Build a pipeline with the ANOVA feature selector > SMOTE > Decision Tree Classifier

In [23]:
tree_pipeline = Pipeline(
    [
     ('selector',SelectKBest(f_classif)),
     ('smote',SMOTE(random_state=42)),
     ('model',DecisionTreeClassifier(random_state=42))
    ]
)

### Grid Search

Define the parameters that we'll want to test during our 5 fold cross validation. Lets use F1 score for measuring the performance of our model given the class imbalance.

In [37]:
tree_search = GridSearchCV(
    estimator = tree_pipeline,
    param_grid = {
        'selector__k':[5,10,15,20,30,40,50],
        'model__criterion':['gini','entropy'],
        'model__max_depth':range(1,20),
    },
    cv=5,
    n_jobs=-1,
    scoring='f1',
    verbose=1
)

Restricting max_depth should help with preventing overfitting along with a 5 fold cross validation

### Results

In [39]:
tree_search.fit(data_labelled,labels.values.ravel())

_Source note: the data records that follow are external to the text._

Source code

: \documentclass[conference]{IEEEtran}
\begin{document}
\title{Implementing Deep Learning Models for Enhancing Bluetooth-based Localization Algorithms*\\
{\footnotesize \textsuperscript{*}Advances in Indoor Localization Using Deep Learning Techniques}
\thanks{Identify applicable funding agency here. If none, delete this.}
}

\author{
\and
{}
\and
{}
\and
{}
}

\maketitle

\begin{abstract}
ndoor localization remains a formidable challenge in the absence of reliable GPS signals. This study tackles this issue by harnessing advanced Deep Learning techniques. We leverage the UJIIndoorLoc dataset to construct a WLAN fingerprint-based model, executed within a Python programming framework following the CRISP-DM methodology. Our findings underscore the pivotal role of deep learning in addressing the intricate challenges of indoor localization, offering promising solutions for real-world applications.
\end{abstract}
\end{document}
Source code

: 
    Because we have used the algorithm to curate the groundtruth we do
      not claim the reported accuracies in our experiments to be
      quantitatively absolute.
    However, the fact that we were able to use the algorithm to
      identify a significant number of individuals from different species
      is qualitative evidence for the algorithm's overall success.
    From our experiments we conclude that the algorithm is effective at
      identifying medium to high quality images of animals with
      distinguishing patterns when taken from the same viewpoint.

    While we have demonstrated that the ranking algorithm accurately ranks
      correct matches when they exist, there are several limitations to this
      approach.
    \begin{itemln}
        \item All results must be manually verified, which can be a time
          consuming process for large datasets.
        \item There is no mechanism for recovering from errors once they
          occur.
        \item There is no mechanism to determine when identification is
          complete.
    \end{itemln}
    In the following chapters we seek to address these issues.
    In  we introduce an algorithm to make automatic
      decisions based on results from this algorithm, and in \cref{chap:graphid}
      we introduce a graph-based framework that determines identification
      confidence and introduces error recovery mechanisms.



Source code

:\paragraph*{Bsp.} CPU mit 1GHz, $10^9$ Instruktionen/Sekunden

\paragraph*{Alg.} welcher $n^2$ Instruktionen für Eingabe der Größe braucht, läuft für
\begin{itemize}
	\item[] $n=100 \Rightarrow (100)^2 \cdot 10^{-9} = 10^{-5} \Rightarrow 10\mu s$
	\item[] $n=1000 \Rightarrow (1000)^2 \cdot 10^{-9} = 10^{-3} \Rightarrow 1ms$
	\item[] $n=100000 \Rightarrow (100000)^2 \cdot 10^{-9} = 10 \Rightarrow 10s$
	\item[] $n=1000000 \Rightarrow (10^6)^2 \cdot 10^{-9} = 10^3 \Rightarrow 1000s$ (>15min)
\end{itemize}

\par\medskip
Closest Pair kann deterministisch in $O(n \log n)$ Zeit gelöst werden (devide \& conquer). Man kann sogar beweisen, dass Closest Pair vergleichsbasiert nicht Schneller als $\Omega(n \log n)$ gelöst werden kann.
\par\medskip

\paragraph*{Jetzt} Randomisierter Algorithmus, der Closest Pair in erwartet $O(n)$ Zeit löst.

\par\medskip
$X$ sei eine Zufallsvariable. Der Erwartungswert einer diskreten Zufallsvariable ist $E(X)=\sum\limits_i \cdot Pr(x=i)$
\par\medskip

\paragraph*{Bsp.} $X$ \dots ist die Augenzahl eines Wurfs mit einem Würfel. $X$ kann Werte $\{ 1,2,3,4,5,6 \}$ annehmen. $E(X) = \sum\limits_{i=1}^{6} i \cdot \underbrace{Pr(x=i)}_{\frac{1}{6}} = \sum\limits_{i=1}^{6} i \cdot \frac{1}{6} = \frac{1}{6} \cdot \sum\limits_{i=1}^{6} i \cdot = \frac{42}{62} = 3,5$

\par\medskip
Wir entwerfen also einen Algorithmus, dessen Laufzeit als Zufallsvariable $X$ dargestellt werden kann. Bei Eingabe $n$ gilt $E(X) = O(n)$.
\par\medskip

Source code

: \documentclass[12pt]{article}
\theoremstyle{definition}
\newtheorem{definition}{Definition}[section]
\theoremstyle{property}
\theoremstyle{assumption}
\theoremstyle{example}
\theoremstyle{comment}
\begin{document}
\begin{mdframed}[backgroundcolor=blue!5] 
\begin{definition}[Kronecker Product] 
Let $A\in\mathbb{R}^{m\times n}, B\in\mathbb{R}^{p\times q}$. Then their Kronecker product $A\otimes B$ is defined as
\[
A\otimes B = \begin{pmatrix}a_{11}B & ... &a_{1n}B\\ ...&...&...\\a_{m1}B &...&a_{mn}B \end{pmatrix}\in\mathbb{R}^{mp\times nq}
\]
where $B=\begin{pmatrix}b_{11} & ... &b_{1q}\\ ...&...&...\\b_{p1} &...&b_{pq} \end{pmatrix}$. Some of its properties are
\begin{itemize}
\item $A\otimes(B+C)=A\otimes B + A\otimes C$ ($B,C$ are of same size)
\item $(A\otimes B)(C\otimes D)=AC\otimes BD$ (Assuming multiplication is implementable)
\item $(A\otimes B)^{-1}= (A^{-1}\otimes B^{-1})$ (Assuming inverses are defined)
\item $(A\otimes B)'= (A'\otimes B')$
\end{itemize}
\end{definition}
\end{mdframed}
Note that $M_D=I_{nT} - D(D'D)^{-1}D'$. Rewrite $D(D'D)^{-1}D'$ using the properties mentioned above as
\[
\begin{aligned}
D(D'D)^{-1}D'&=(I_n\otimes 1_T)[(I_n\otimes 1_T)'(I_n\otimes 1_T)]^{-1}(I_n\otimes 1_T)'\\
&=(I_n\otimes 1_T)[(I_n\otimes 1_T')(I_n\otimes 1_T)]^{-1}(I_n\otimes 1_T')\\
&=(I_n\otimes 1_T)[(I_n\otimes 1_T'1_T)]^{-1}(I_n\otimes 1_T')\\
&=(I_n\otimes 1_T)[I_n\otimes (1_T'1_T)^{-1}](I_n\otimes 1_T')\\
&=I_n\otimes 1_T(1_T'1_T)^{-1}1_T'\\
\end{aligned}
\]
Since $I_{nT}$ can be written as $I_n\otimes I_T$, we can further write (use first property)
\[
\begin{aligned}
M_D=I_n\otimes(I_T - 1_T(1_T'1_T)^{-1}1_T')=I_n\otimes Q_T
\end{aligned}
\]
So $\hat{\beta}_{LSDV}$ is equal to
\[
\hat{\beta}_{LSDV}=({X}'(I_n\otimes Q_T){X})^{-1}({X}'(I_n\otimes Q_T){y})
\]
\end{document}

#y_pred = search.best_estimator_.predict(data_labelled)

print('Best parameters:\n', tree_search.best_params_)
print('Best score f1:\n',tree_search.best_score_)

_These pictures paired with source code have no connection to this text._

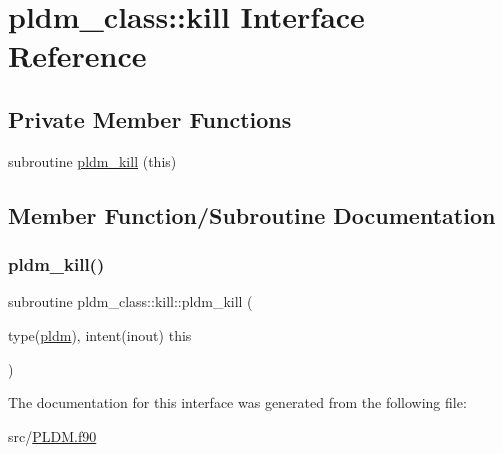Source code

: \hypertarget{interfacepldm__class_1_1kill}{}\section{pldm\+\_\+class\+:\+:kill Interface Reference}
\label{interfacepldm__class_1_1kill}
\subsection*{Private Member Functions}
\begin{DoxyCompactItemize}
\item 
subroutine \hyperlink{interfacepldm__class_1_1kill_a5c35adf2fa6446e2fa90c695a043a26a}{pldm\+\_\+kill} (this)
\end{DoxyCompactItemize}


\subsection{Member Function/\+Subroutine Documentation}
\mbox{\label{interfacepldm__class_1_1kill_a5c35adf2fa6446e2fa90c695a043a26a}} 
\subsubsection{\texorpdfstring{pldm\+\_\+kill()}{pldm\_kill()}}
{\footnotesize\ttfamily subroutine pldm\+\_\+class\+::kill\+::pldm\+\_\+kill (\begin{DoxyParamCaption}\item[{type(\hyperlink{structpldm__class_1_1pldm}{pldm}), intent(inout)}]{this }\end{DoxyParamCaption})\hspace{0.3cm}{\ttfamily [private]}}



The documentation for this interface was generated from the following file\+:\begin{DoxyCompactItemize}
\item 
src/\hyperlink{_p_l_d_m_8f90}{P\+L\+D\+M.\+f90}\end{DoxyCompactItemize}
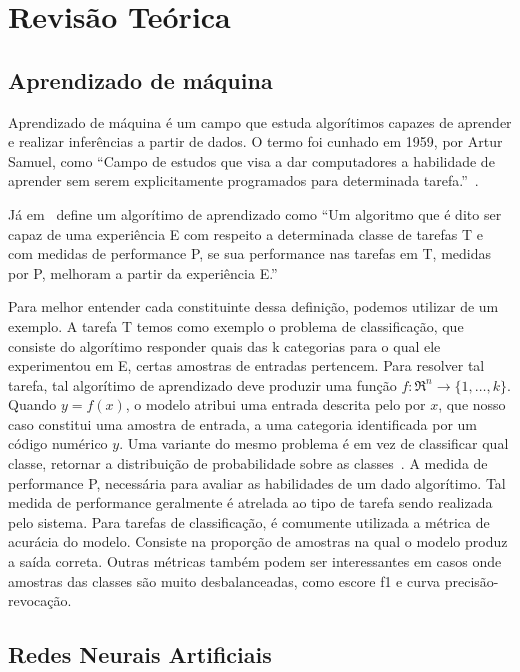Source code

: \section{Revisão Teórica}\label{sec:Cap2_revisao_teorica}

\subsection{Aprendizado de máquina}\label{sec:aprendizado_maquina}

Aprendizado de máquina é um campo que estuda algorítimos capazes de aprender e realizar inferências a partir de dados. O termo foi cunhado em 1959, por Artur Samuel, como “Campo de estudos que visa a dar computadores a habilidade de aprender sem serem explicitamente programados para determinada tarefa.”~\cite{Samuel1959SomeSI}.

Já em~\cite{Mitchell97} define um algorítimo de aprendizado como “Um algoritmo que é dito ser capaz de uma experiência E com respeito a determinada classe de tarefas T e com medidas de performance P, se sua performance nas tarefas em T, medidas por P, melhoram a partir da experiência E.”

Para melhor entender cada constituinte dessa definição, podemos utilizar de um exemplo. A tarefa T temos como exemplo o problema de classificação, que consiste do algorítimo responder quais das k categorias para o qual ele experimentou em E, certas amostras de entradas pertencem. Para resolver tal tarefa, tal algorítimo de aprendizado deve produzir uma função \(f:\Re^n\rightarrow \{1,\ldots,k\}\). Quando \( y=f(x) \), o modelo atribui uma entrada descrita pelo por \(x\), que nosso caso constitui uma amostra de entrada, a uma categoria identificada por um código numérico \(y\). Uma variante do mesmo problema é em vez de classificar qual classe, retornar a distribuição de probabilidade sobre as classes~\cite{GoodBengCour16}. A medida de performance P, necessária para avaliar as habilidades de um dado algorítimo. Tal medida de performance geralmente é atrelada ao tipo de tarefa sendo realizada pelo sistema. Para tarefas de classificação, é comumente utilizada a métrica de acurácia do modelo. Consiste na proporção de amostras na qual o modelo produz a saída correta. Outras métricas também podem ser interessantes em casos onde amostras das classes são muito desbalanceadas, como escore f1 e curva precisão-revocação.


\subsection{Redes Neurais Artificiais}\label{sec:Cap2_redes_neurais}

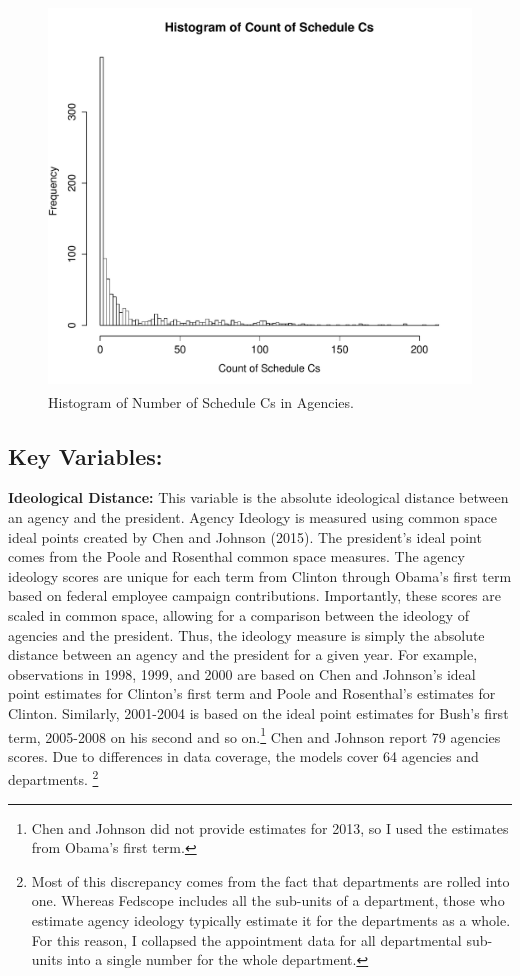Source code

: \documentclass[12pt]{article}
\begin{document}
\begin{figure}[!h]
\begin{center}
\includegraphics[height=4in,width=5in]{HistogramScheduleCCount.pdf}
\caption{Histogram of Number of Schedule Cs in Agencies.}
\end{center}
\end{figure}

\subsection*{Key Variables:}

\textbf{Ideological Distance:} This variable is the absolute ideological distance between an agency and the president. Agency Ideology is measured using common space ideal points created by Chen and Johnson (2015). The president's ideal point comes from the Poole and Rosenthal common space measures. The agency ideology scores are unique for each term from Clinton through Obama's first term based on federal employee campaign contributions. Importantly, these scores are scaled in common space, allowing for a comparison between the ideology of agencies and the president. Thus, the ideology measure is simply the absolute distance between an agency and the president for a given year. For example, observations in 1998, 1999, and 2000 are based on Chen and Johnson's ideal point estimates for Clinton's first term and Poole and Rosenthal's estimates for Clinton. Similarly, 2001-2004 is based on the ideal point estimates for Bush's first term, 2005-2008 on his second and so on.\footnote{Chen and Johnson did not provide estimates for 2013, so I used the estimates from Obama's first term.} Chen and Johnson report 79 agencies scores. Due to differences in data coverage, the models cover 64 agencies and departments. \footnote{Most of this discrepancy comes from the fact that departments are rolled into one. Whereas Fedscope includes all the sub-units of a department, those who estimate agency ideology typically estimate it for the departments as a whole. For this reason, I collapsed the appointment data for all departmental sub-units into a single number for the whole department.}
\end{document}
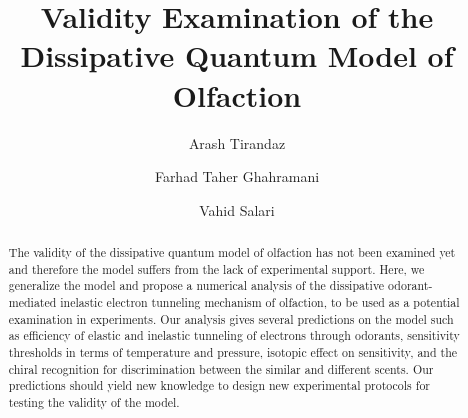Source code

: \documentclass[aps,prl,tightenlines,onecolumn,superscriptaddress]{revtex4}
\begin{document}
\title{Validity Examination of the Dissipative Quantum Model of Olfaction}
\author{Arash Tirandaz}
\author{Farhad Taher Ghahramani}
\author{Vahid Salari}

\begin{abstract}
  The validity of the dissipative quantum model of olfaction has not been examined yet and therefore the model suffers from the lack of experimental support. Here, we generalize the model and propose a numerical analysis of the dissipative odorant-mediated inelastic electron tunneling mechanism of olfaction, to be used as a potential examination in experiments. Our analysis gives several predictions on the model such as efficiency of elastic and inelastic tunneling of electrons through odorants, sensitivity thresholds in terms of temperature and pressure, isotopic effect on sensitivity, and the chiral recognition for discrimination between the similar and different scents. Our predictions should yield new knowledge to design new experimental protocols for testing the validity of the model.
\end{abstract}

\maketitle
\end{document}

Fitting 5 folds for each of 266 candidates, totalling 1330 fits
Best parameters:
 {'model__criterion': 'entropy', 'model__max_depth': 5, 'selector__k': 5}
Best score f1:
 0.9811492673992674


Seems like the decision tree performs best with a max_depth set to 5 while choosing the top 5 features from the ANOVA analysis. Limiting the depth of the tree helps with having better performance since we're running CV and it punishes trees that overfit with a higher max depth.

## K-Nearest Neighbors 

Given that KNN relies on majority voting based on class membership of k nearest neighbors, we should use a feature scaller as the first step on our pipeline.

In [45]:
knn_pipeline = Pipeline(
    [('scaller',StandardScaler()),
     ('selector',SelectKBest(f_classif)),
     ('smote',SMOTE(random_state=42)),
     ('model',KNeighborsClassifier())
    ]
)

In [46]:
knn_search = GridSearchCV(
    estimator = knn_pipeline,
    param_grid = {'selector__k':[5,10,15,20,30,40,50],
    'model__weights':['uniform','distance'],
    'model__n_neighbors':[1,3,5,7,9],
    'model__metric':['euclidean','manhattan','chebyshev','minkowski']
    },
    cv=5,
    n_jobs=-1,
    scoring='f1',
    verbose=1
)

In [55]:
knn_search.fit(data_labelled,labels.values.ravel())

print('Best parameters:\n', knn_search.best_params_)
print('Best score f1:\n',knn_search.best_score_)

Fitting 5 folds for each of 280 candidates, totalling 1400 fits
Best parameters:
 {'model__metric': 'chebyshev', 'model__n_neighbors': 7, 'model__weights': 'uniform', 'selector__k': 40}
Best score f1:
 0.9937484737484737


KNN reveals to have better performance than Decision Trees measuring by the f1 score. K equal to 7 is the most optimal number of neighbors to consider while using the chebyshev distance with an uniform weight. Interesting to note that here KNN tends to perform better with more features, given that the best results come from using the top 40 in comparison to the top 5 in the decision tree.